So you have a 2 different domain, one is on on-prem and one is on AWS and now you need to compare the file from one of the DIS?
Could you please elaborate on the exact requirement? like what is that file? when you say compare, is it like 1 file is on the on-prem domain and 1 file is on AWS infa domain?, if yes, then it's not possible.
1 Domain that has 2 mrs, one of the mrs is 'on-prem' the other mrs is in AWS. We have a hybrid deployment of DEI/DEQ. We also have a hybrid deployment of EDC. Axon is deployed in AWS. We tried to reduce the network traffic by deploying a hybrid architecture.
We will be migrating a business area from using Data Flux to DEQ (for Data Quality checks) and they want to be able to compare a csv file to a parquet file in AWS (we know that we will have to leverage Athena or EMR).
What would be the best approach?
We are mostly profiling data and applying rules. The comparison of data between two sources is a future state capability that we are slowly working through.

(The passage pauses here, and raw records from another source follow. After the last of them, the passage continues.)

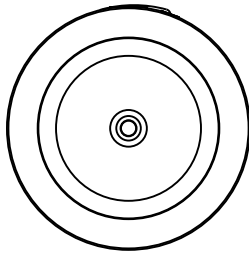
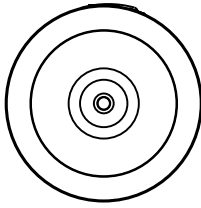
circle: (128, 127) -> (103, 102), size x0.6
circle: (128, 127) -> (103, 102), size x1.6

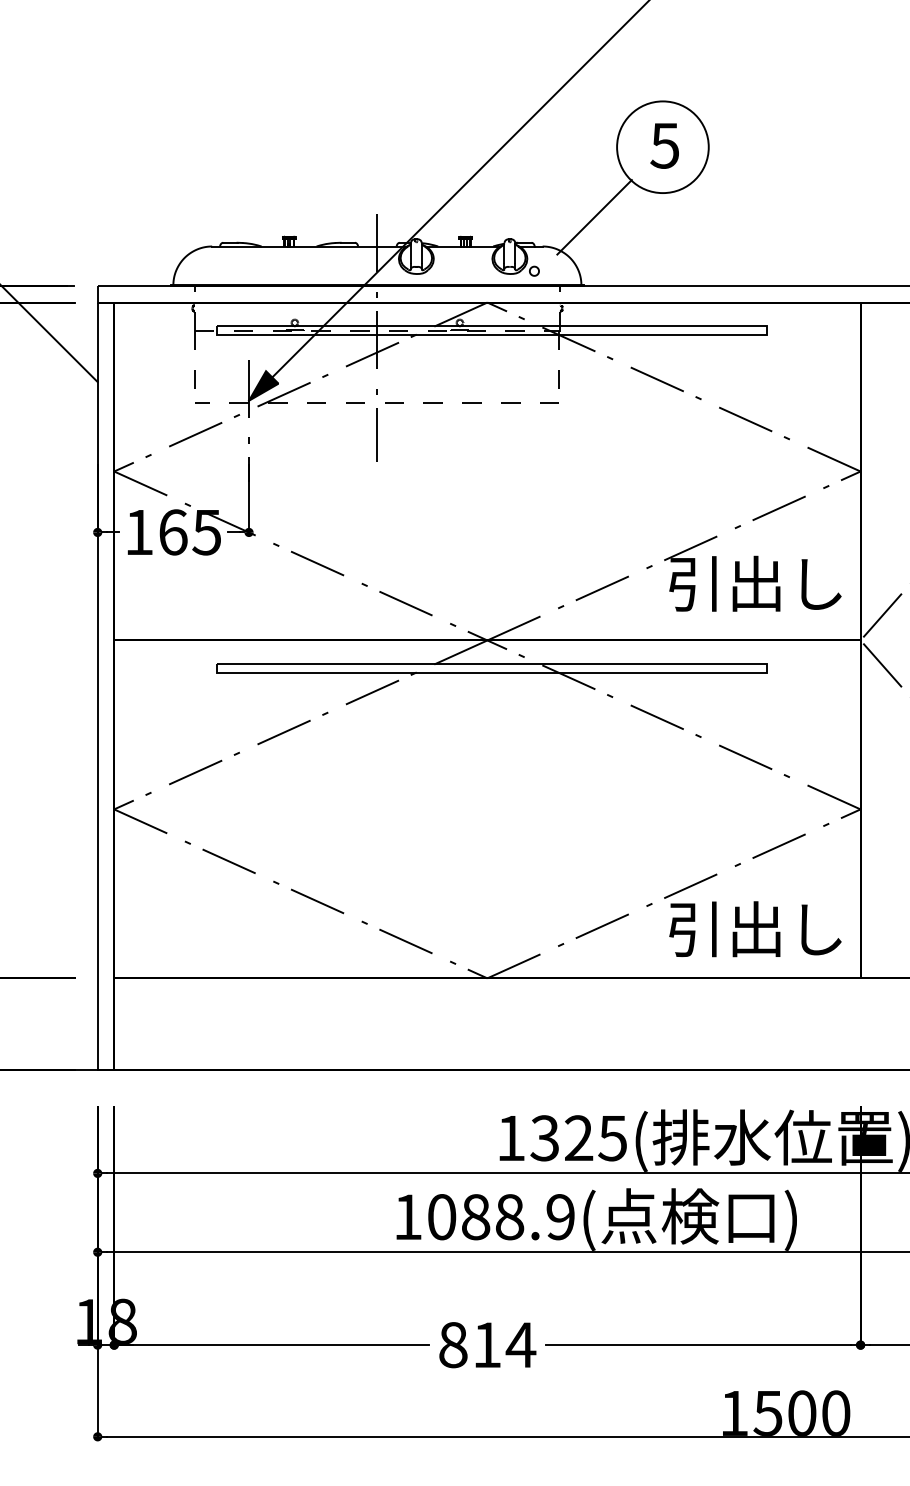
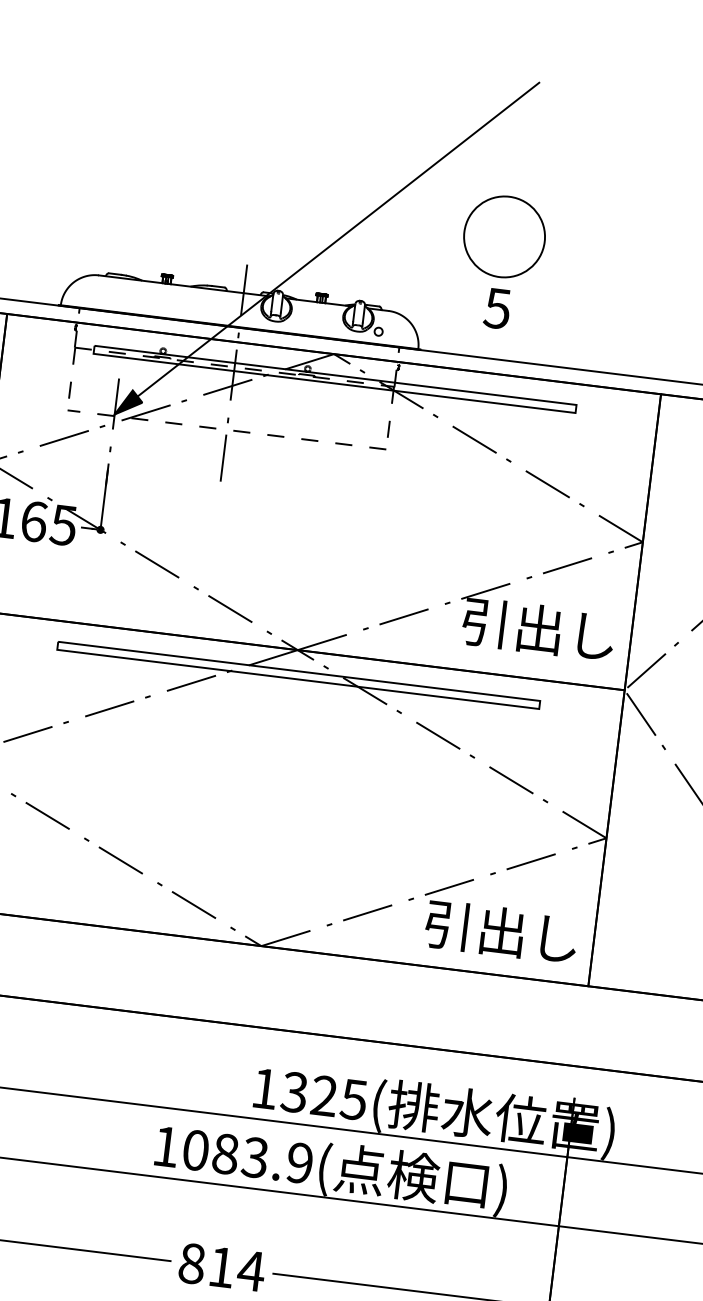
text: (664, 145) -> (497, 308), moved
line: (594, 217) -> (437, 291), removed
text: (509, 1217) -> (255, 1157), 1088.9( -> 1083.9(

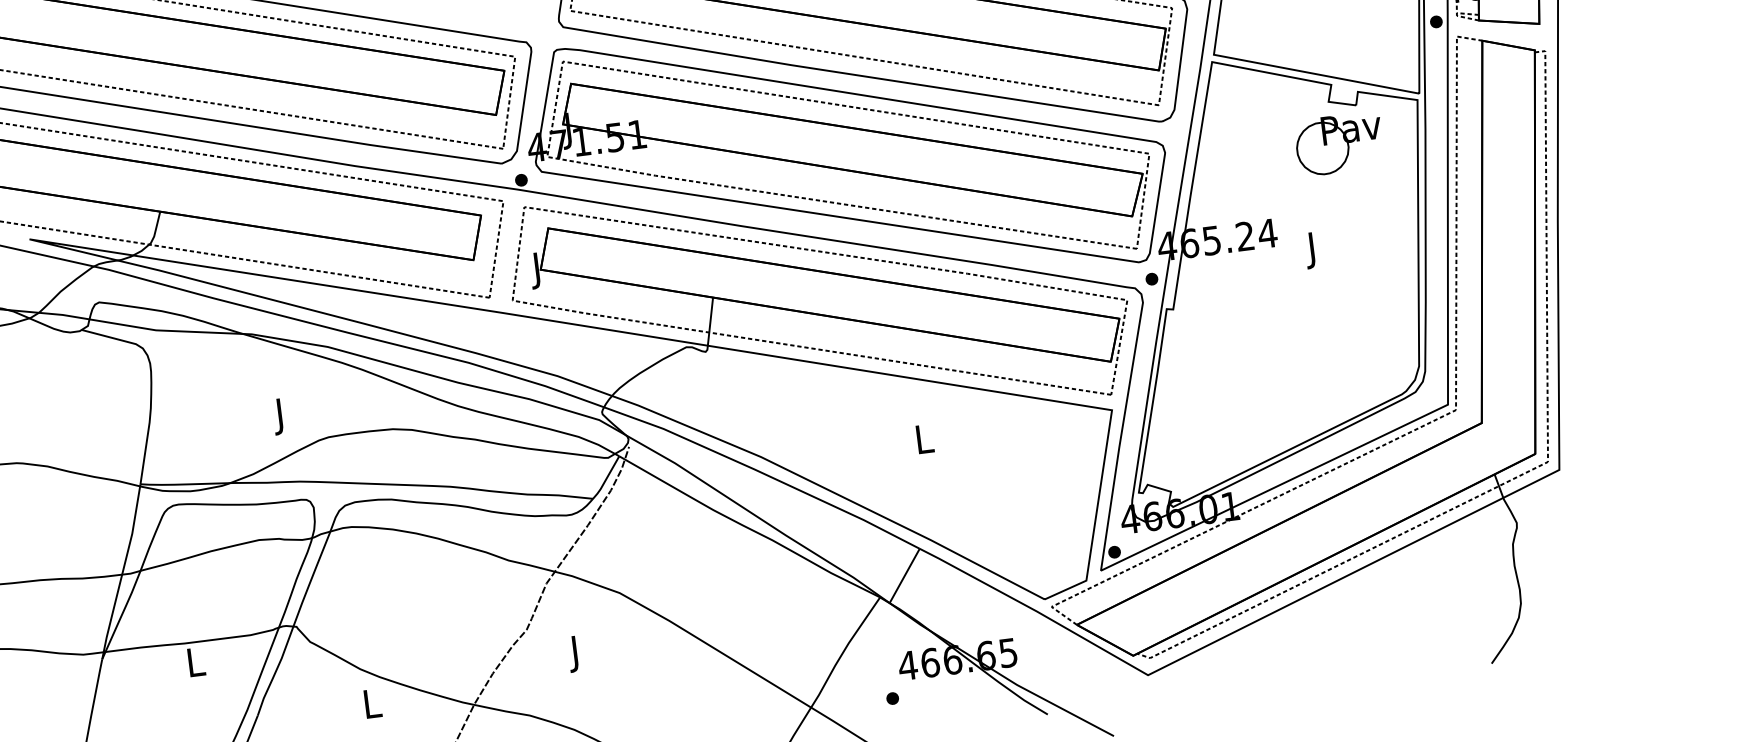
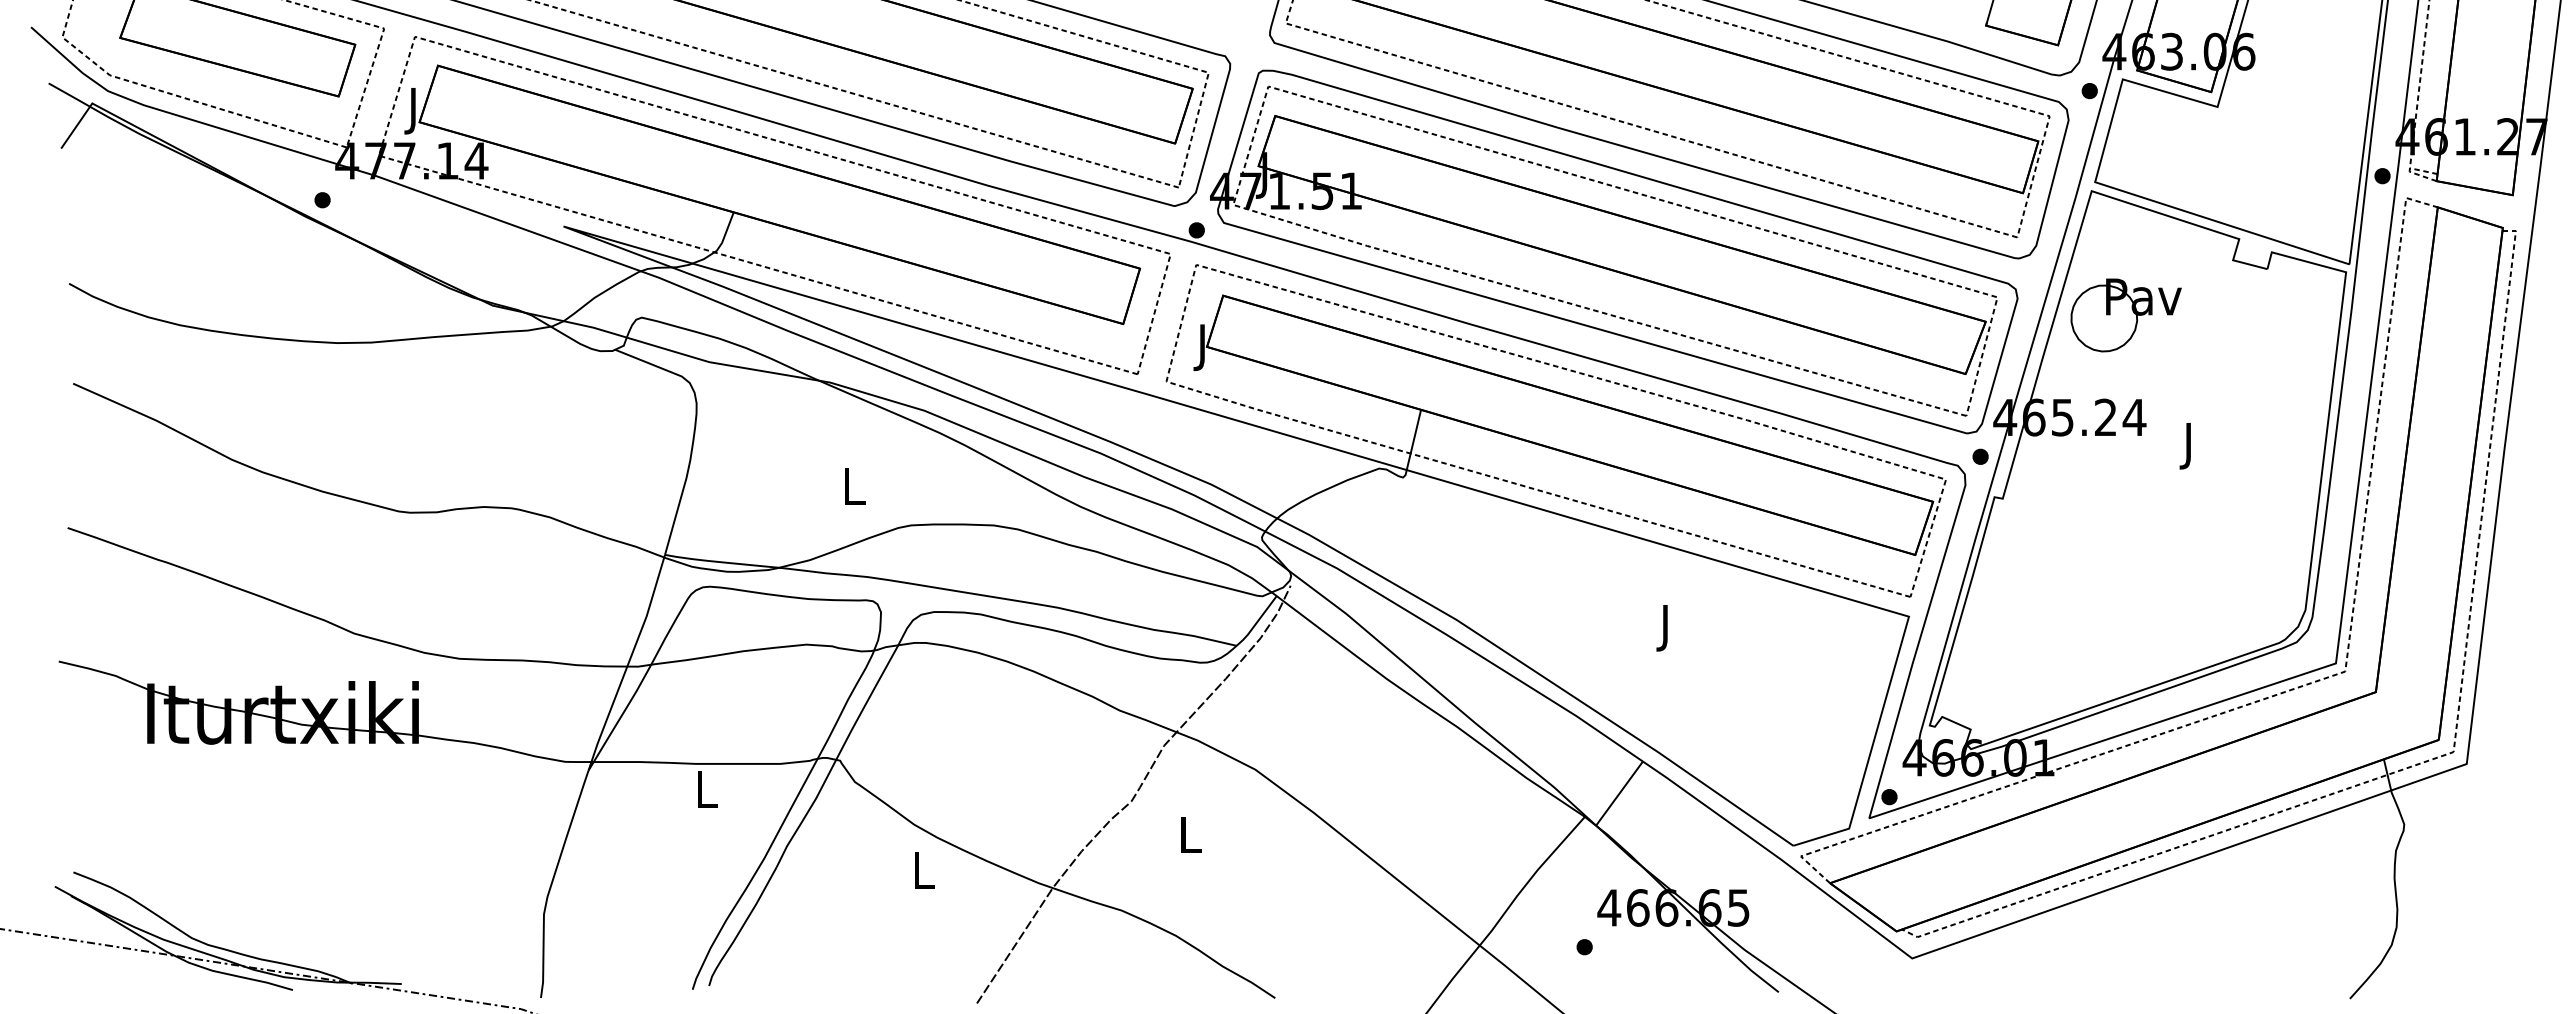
part: (1339, 144) -> (2125, 315), moved
text: (281, 416) -> (854, 491), J -> L
text: (924, 443) -> (1666, 628), L -> J
text: (576, 653) -> (1190, 839), J -> L

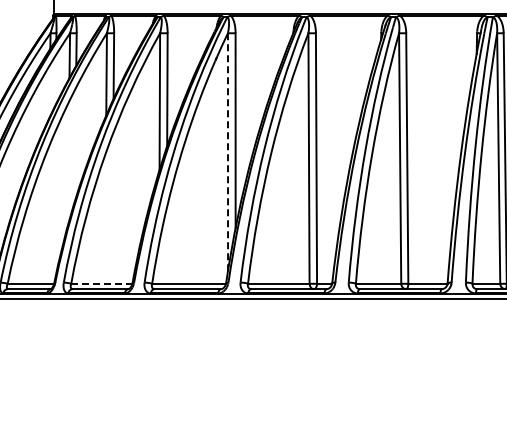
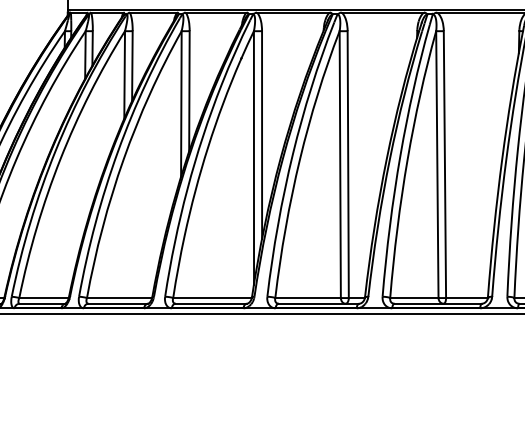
line: (228, 152) -> (254, 158), dashed -> solid
line: (101, 283) -> (119, 297), dashed -> solid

The best approach would be to use the DIS running in AWS. reason I say that is so you dont incurr data egress charges of moving data out of AWS. Moving data in does not cost you anything.
Now a file setting on prem and a file setting in AWS can be done but you have to do some configuration on the server side. You need to create a mount point between the two servers which allows you to read the remote file system from either side. So the AWS DIS can read the on prem files just like they were sitting on the AWS EC2 instance.
You will have to leverage AWS Direct connect to establish the connections but can be done.
I had forgotten about AWS charging to take data out of AWS.
Thank you for the suggestion on creating a mount point between the EC2 instance and the On Prem file system. We used to have direct connect but went to something else.
Are there any other queries related to this post? If not, can you please mark it as answered?